The result of today’s Supreme Court opinion in Groff v. DeJoy is to load private, not just public, employers with new practical burdens in the name of accommodating employees’ religious beliefs. The Court does so by nimbly reinterpreting, as opposed to overturning, the longstanding standard set forth in TWA v. Hardison (1977), which interpreted Title VII as requiring accommodation of this sort by employers only when the costs were “de minimis.” Whatever the standard appropriate for government workplaces, there are high stakes in imposing a standard on private workplaces. Today’s decision leaves private employment relations in America less free.

As Justice Sonia Sotomayor points out in a concurrence joined by Justice Ketanji Brown Jackson, Congress has consistently passed up the opportunity to adopt a standard more burdensome to employers than Hardison, even though it has not hesitated to revisit and correct many other high court decisions on Title VII workplace discrimination that it saw as mistaken. We may hope that the Court’s newly announced standard, which shifts focus from the question of whether burdens are “de minimis” to that of whether they are “substantial,” will in practice not amount to a drastic change.

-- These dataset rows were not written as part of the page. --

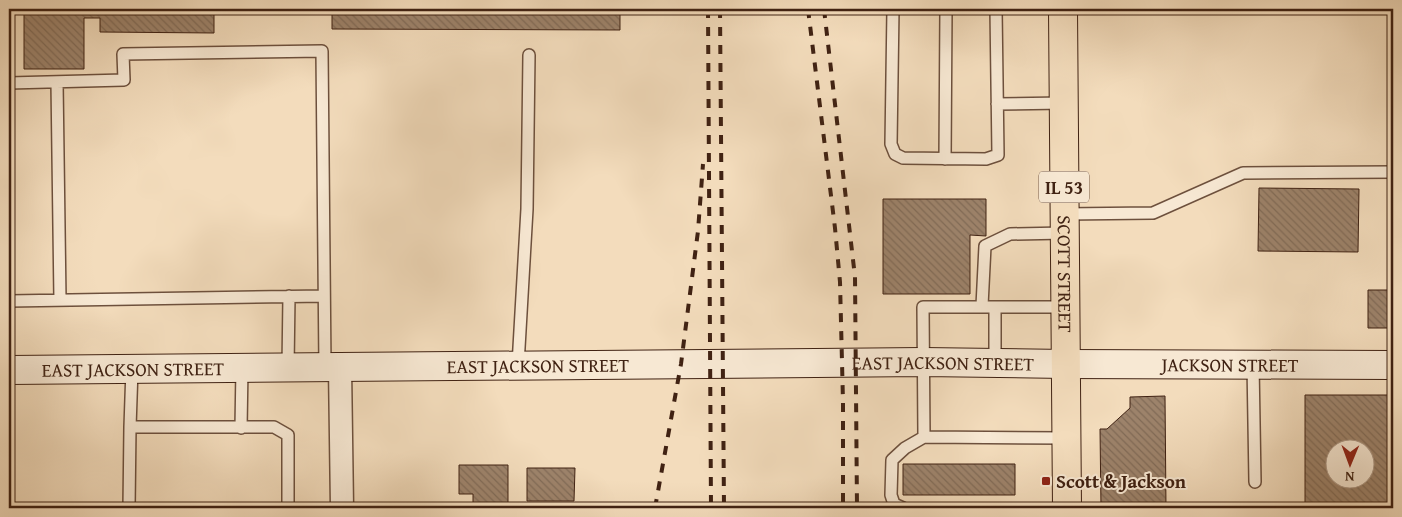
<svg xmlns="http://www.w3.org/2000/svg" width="1402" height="517" font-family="'Gentium Book Plus',serif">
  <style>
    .building { fill: url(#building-back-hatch); stroke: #402213; fill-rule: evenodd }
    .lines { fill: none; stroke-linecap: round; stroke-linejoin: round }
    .lane-casing { stroke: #6d503d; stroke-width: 14 }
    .street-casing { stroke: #6d503d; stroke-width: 25 }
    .secondary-casing { stroke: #402213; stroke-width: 30 }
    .primary-casing { stroke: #402213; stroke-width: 30 }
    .lane { stroke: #f7e8d3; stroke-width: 11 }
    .street { stroke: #f7e8d3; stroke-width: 22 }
    .secondary { stroke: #f7e8d3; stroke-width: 28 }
    .primary { stroke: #f3dcbc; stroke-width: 28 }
    .rail { stroke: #402213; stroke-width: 4; stroke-dasharray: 9 9; stroke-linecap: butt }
    .poi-dot { fill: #8f2418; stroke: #f7e8d3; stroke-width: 2 }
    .labels { text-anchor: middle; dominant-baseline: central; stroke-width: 4; stroke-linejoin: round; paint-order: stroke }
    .shield { fill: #f7e8d3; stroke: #775d4d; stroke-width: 1 }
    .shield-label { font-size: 18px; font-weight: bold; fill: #402213 }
    .street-label { font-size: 19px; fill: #402213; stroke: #f7e8d3 }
    .poi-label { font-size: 19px; font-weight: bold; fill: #402213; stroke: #f7e8d3; text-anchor: start }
  </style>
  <defs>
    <pattern id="building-back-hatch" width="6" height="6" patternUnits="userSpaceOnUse" patternTransform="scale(1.25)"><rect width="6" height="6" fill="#9d836b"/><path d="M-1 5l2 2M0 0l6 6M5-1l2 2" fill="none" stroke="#816b57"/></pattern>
  </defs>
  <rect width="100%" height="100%" fill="#f3dcbc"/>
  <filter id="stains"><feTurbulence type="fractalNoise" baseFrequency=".004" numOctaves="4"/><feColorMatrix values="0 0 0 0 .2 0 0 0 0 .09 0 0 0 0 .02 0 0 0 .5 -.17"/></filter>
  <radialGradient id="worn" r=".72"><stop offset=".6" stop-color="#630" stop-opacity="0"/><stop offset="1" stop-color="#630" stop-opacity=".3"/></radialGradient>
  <!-- building -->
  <path class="building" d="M24,9h190v24l-114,-1v-14h-16v51h-60z
    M332,9h288v21l-288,-1z
    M1259,188l100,1 -1,63 -100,-1z
    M883,199h103v37l-16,-1v59h-87z
    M1368,290h25v38h-25z
    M1305,395h88v113h-88zM1334,450h30v30h-30z
    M1165,396l1,112h-65l-1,-79h7l23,-21v-11z
    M903,464h112v31h-112z
    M459,465h49v41h-35v-12h-14z
    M527,468h48l-1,33h-47z"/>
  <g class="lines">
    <defs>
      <path id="lane" d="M893,9l-2,135 4,10 8,4 83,1 12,-4 -2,-146
        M57,82l3,218
        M9,83l115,-3 -1,-26 199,-3 3,316
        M997,104l67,-1
        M945,159l1,-150
        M1065,214l88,-1 90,-40 150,-1
        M9,301l315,-5
        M982,306l3,-60 25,-12 55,-1
        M1065,307h-142l1,130 142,1
        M995,363v-56
        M1253,364l2,118
        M518,365l9,-156 2,-154
        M288,367l1,-71
        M132,369l-2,58h144l14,8v73
        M241,428l1,-60
        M129,508l1,-81
        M903,508l-9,-4 -3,-9 1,-35 13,-12 19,-11"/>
      <path id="street" d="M340,367l2,141"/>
      <g id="secondary">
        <path id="s1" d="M9,370l914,-8 143,2 327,1"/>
      </g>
      <g id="primary">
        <path id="s2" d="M1063,9l4,499"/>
      </g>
    </defs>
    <!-- lane casing -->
    <use href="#lane" class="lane-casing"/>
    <!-- street casing -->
    <use href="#street" class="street-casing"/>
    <!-- secondary casing -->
    <use href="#secondary" class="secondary-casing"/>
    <!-- primary casing -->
    <use href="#primary" class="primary-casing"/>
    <!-- lane -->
    <use href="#lane" class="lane"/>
    <!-- street -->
    <use href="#street" class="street"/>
    <!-- secondary -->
    <use href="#secondary" class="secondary"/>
    <!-- primary -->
    <use href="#primary" class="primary"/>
    <!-- rail -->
    <path class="rail" d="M708,9l3,499
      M720,9l4,499
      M808,9l27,219 5,54 3,120v106
      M824,9l31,268 2,231
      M655,508l26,-144 17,-133 5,-67"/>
  </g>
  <!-- markers -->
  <rect class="poi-dot" x="1041" y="476" width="10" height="10" rx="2.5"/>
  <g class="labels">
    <!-- shield labels -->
    <rect class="shield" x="1039" y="171.5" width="50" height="31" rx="4"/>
    <g class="shield-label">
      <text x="1064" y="187">IL 53</text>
    </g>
    <!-- street labels -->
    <g class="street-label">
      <text stroke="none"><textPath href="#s2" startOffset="265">SCOTT STREET</textPath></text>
      <text stroke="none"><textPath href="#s1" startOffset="934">EAST JACKSON STREET</textPath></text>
      <text stroke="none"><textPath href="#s1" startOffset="1221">JACKSON STREET</textPath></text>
      <text stroke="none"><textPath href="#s1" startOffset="529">EAST JACKSON STREET</textPath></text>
      <text stroke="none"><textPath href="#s1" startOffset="124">EAST JACKSON STREET</textPath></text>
    </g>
    <!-- poi labels -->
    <g class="poi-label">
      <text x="1056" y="481">Scott &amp; Jackson</text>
    </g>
  </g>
  <!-- margin -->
  <rect width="1402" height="517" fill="none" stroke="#f3dcbc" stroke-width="30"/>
  <rect x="10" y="10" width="1382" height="497" fill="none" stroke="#402213" stroke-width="2.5"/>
  <rect x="15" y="15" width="1372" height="487" fill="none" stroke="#402213"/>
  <!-- north arrow -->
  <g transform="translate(1350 464) rotate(181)"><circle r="24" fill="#f7e8d3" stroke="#ae9986"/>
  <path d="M0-4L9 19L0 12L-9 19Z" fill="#8f2418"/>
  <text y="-8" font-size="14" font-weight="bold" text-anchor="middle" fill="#402213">N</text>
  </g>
  <rect width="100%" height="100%" filter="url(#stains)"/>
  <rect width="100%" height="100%" fill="url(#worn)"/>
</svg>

Sotomayor makes a further point worth noting in her concurrence. It has been known to happen that a private employer’s compelled acceptance of religious accommodation requests will adversely affect the interests of co‐​workers. While Title VII will not allow these interests to enter into the balance when based on mere animus or prejudice toward a religion, it is legitimate for an employer to weigh other sorts of harm to co‐​workers when they work to impair the management of the workplace. If a workplace divided by differential treatment based on religion or any other identity is a less efficient and unified workplace, it will often be legitimate for employers to say no to that differential treatment.